### YOUR TASK
Please reproduce the listing below, substituting "amount" for each occurrence of "value" and keeping all other text the same. Omit the pictures from your answer.

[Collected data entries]
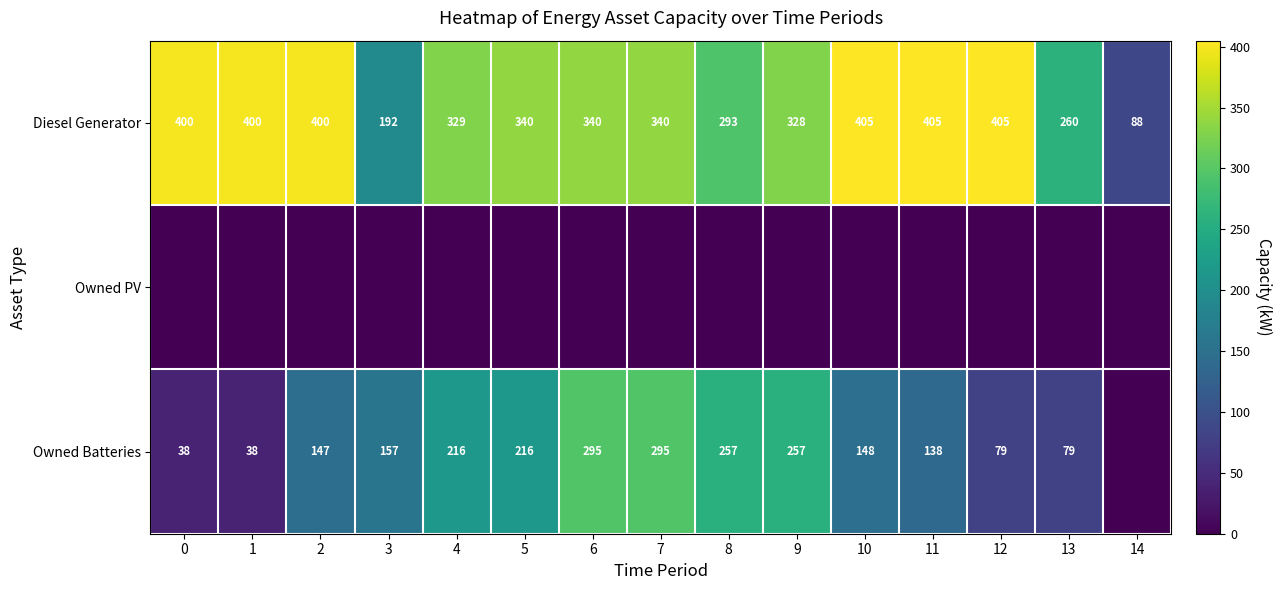

At which category is the sum across all series the highest?

6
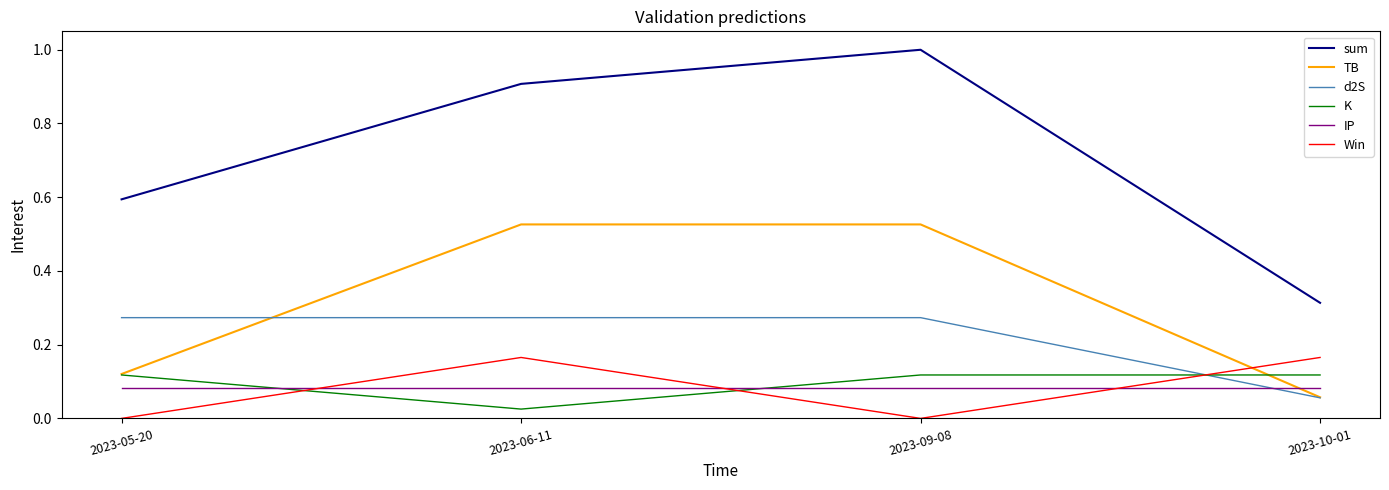

Is this an area chart (filled region under the line)?

No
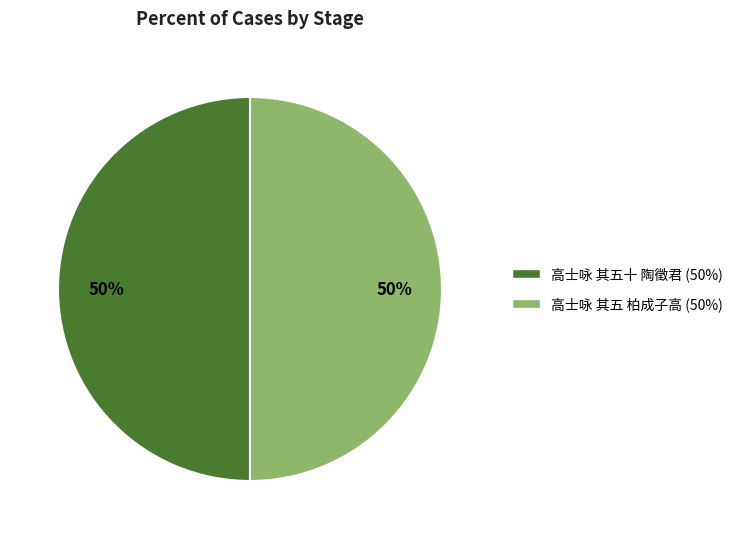

To the nearest percent, what percentage of the pie is 高士咏 其五 柏成子高?

50%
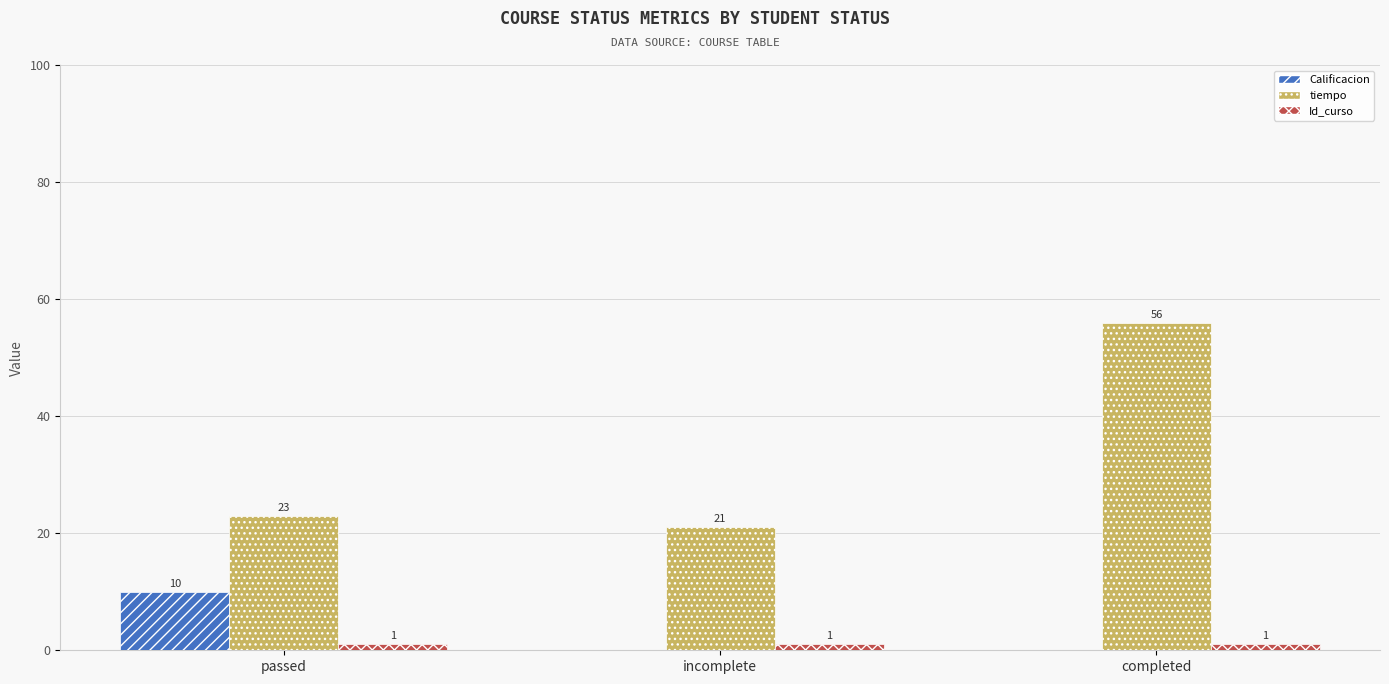

What is the greatest value displayed?

56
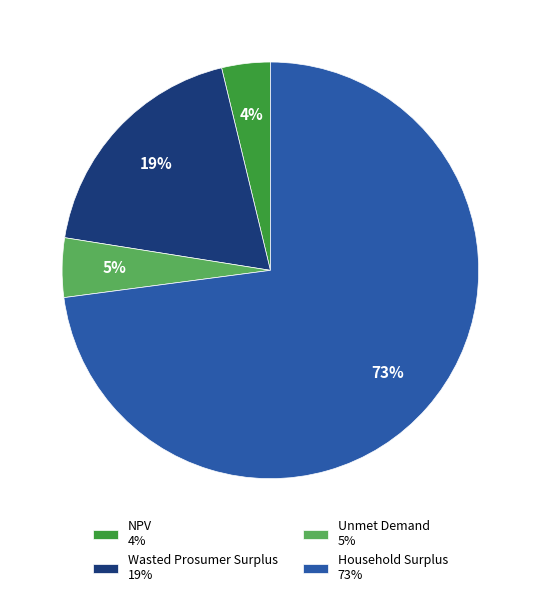

Approximately how many times larger is the value at Unmet Demand 5% compared to NPV 4%?

1.2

### RESULT FOR THIS TASK
At which category is the sum across all series the highest?

6

Is this an area chart (filled region under the line)?

No

To the nearest percent, what percentage of the pie is 高士咏 其五 柏成子高?

50%

What is the greatest amount displayed?

56

Approximately how many times larger is the amount at Unmet Demand 5% compared to NPV 4%?

1.2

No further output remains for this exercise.